Supplied entries Block Start

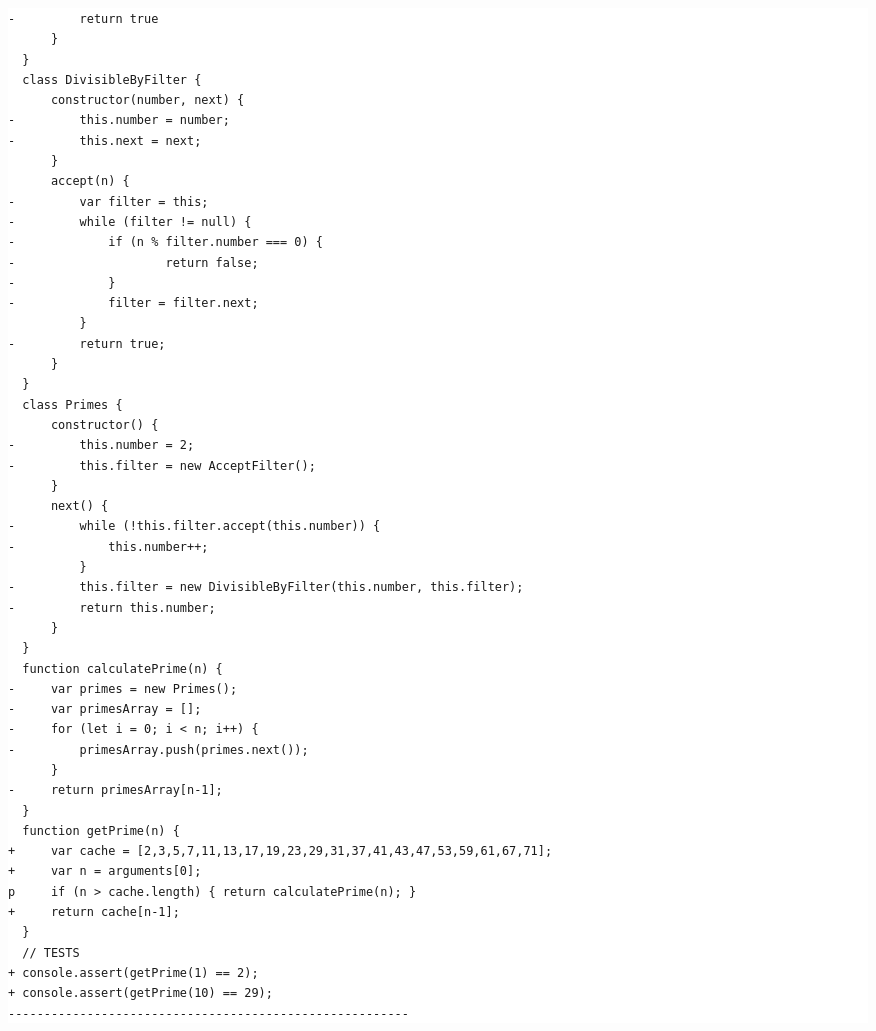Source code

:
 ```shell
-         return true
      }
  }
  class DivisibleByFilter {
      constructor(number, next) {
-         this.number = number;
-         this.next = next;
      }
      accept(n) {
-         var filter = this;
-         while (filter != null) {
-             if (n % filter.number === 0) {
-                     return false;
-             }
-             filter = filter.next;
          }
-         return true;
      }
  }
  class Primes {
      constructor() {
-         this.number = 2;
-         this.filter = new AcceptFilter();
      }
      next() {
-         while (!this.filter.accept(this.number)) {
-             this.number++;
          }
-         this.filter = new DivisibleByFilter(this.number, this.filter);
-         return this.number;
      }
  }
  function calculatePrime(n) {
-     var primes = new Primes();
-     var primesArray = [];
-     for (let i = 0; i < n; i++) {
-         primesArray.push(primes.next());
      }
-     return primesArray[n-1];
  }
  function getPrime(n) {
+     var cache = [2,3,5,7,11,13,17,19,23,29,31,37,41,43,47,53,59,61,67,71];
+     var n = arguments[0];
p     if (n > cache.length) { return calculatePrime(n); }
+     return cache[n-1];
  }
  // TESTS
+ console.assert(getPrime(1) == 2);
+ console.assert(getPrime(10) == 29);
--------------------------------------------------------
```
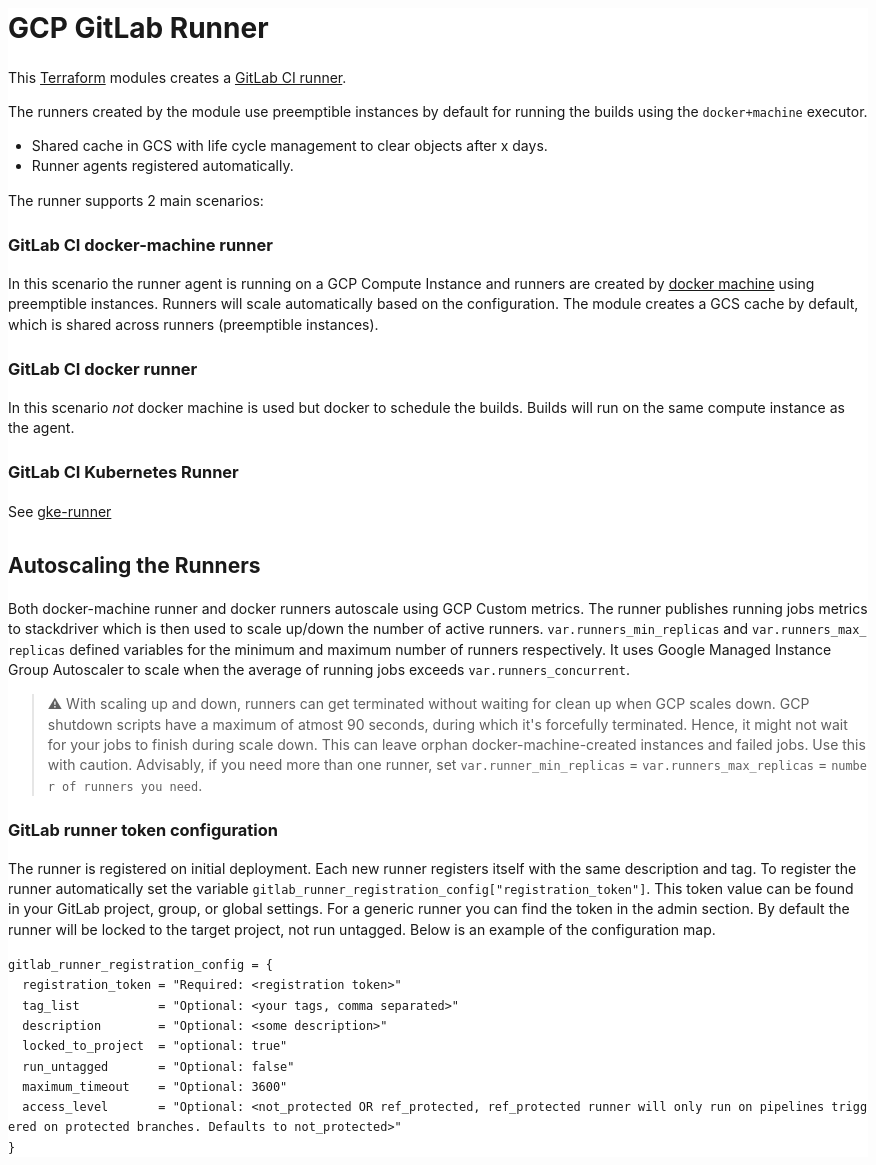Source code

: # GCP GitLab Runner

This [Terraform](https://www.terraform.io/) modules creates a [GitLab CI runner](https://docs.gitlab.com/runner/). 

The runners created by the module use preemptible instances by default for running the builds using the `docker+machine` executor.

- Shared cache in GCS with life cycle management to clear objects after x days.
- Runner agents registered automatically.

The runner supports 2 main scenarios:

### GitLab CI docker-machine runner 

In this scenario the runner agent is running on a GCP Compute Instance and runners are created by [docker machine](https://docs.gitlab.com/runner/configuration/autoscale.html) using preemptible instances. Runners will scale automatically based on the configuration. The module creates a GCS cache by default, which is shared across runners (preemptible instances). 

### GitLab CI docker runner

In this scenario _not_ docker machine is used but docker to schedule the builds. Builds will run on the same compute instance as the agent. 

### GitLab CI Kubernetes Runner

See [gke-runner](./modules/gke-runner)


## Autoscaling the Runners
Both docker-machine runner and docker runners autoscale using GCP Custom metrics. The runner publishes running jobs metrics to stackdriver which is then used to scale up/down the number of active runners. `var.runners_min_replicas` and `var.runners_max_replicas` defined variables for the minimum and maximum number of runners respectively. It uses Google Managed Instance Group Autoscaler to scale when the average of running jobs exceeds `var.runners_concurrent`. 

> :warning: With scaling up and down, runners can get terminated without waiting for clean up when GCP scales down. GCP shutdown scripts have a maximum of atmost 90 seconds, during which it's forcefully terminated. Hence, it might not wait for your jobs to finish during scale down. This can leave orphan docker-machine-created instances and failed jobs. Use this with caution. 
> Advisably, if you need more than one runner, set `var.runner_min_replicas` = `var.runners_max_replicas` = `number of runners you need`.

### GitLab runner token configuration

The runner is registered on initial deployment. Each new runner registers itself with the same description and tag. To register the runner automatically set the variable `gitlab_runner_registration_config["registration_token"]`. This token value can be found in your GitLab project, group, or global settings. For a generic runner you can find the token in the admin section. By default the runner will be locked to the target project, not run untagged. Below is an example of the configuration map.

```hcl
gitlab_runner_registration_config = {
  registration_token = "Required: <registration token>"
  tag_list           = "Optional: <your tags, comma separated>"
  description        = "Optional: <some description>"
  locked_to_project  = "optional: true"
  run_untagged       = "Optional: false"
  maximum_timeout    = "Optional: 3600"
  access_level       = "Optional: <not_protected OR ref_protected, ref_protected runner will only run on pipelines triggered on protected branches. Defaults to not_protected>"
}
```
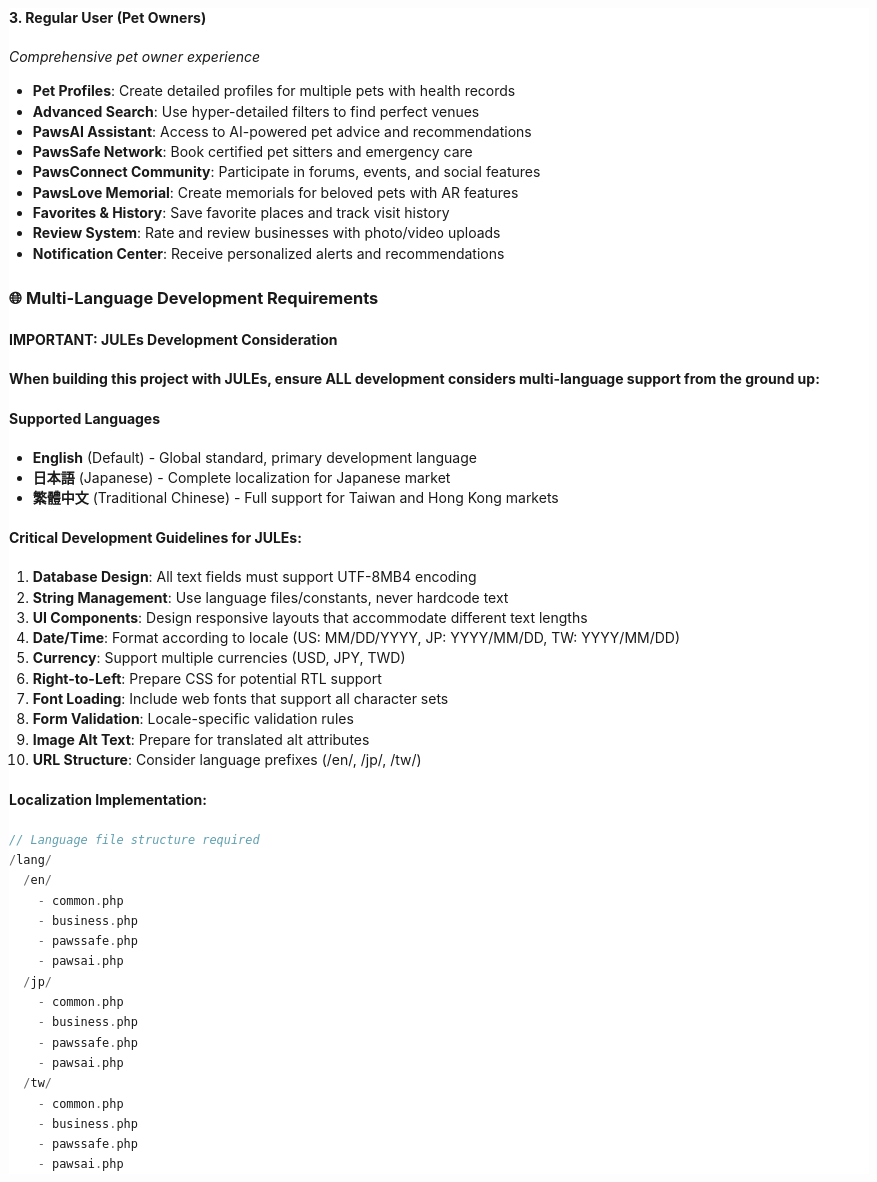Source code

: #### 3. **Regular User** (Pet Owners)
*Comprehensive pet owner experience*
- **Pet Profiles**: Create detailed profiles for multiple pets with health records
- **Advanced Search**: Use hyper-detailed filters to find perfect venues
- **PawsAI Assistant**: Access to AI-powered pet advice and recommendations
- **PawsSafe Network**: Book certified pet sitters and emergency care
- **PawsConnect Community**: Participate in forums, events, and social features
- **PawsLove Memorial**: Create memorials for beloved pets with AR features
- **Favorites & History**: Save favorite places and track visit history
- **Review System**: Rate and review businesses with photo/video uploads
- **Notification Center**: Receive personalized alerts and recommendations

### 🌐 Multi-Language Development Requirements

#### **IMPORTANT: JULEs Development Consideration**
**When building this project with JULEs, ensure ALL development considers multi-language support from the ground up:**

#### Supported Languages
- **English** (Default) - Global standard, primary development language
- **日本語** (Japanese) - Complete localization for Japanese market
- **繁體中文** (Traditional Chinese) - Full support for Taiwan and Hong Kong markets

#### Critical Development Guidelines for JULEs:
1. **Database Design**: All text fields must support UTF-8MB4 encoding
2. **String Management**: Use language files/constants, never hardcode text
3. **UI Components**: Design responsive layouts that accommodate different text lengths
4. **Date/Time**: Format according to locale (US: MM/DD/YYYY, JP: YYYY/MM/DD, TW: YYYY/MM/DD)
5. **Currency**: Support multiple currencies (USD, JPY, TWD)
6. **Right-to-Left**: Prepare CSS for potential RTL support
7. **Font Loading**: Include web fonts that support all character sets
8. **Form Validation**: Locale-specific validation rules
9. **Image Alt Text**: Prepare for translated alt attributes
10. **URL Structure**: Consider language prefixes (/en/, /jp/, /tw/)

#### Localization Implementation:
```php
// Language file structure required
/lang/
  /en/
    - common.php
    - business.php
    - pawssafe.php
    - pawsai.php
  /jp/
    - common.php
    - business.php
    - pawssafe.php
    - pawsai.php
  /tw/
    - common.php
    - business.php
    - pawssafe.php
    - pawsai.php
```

Supplied entries Block End

Write out, from the lines above, only those from the line with "4. **Date/Time**: Format" to the line with "7. **Font Loading**: Include", exactly as given, including the first and the last.

4. **Date/Time**: Format according to locale (US: MM/DD/YYYY, JP: YYYY/MM/DD, TW: YYYY/MM/DD)
5. **Currency**: Support multiple currencies (USD, JPY, TWD)
6. **Right-to-Left**: Prepare CSS for potential RTL support
7. **Font Loading**: Include web fonts that support all character sets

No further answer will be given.